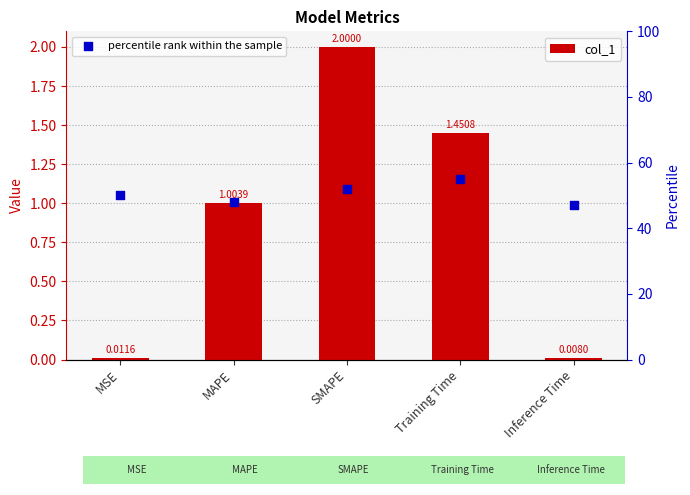

Which series has the largest total across all categories?

percentile rank within the sample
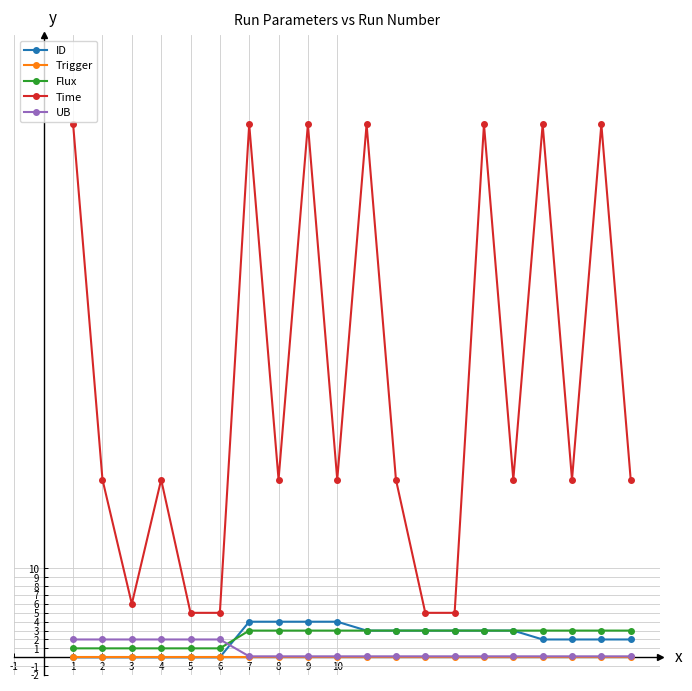

Which series has the widest spread of values?

Time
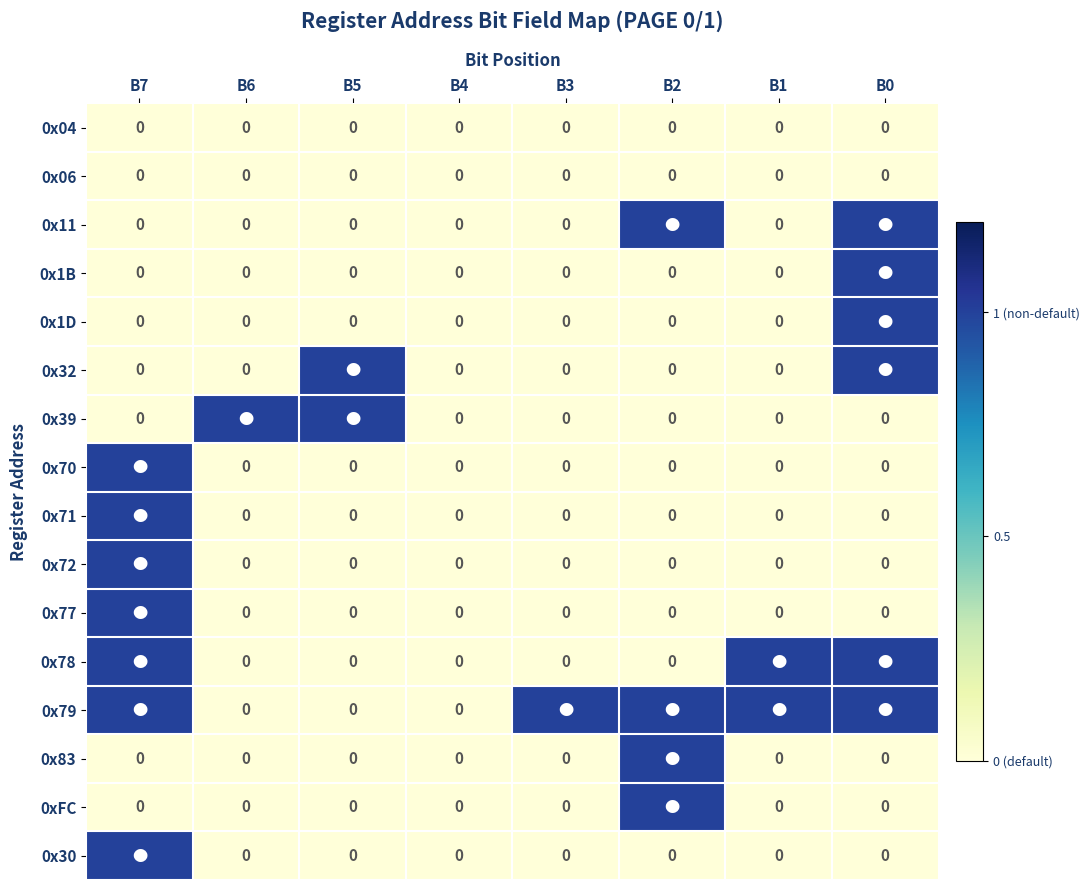

How many series are shown in this chart?

16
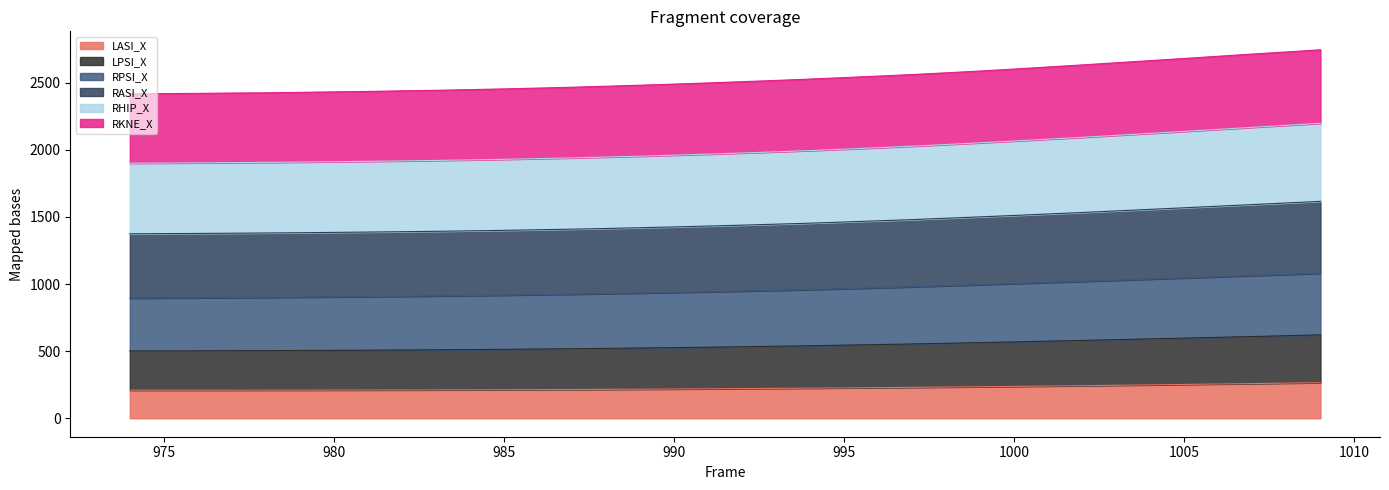

How many data points does each series have?

36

----------

▸ TASK INSTRUCTIONS
Put the data above into a JSON list of strings, one string per line, skipping blank lines and leaving out the pictures.

▸ RESPONSE TO THE EXERCISE
[
  "Which series has the largest total across all categories?",
  "percentile rank within the sample",
  "Which series has the widest spread of values?",
  "Time",
  "How many series are shown in this chart?",
  "16",
  "How many data points does each series have?",
  "36"
]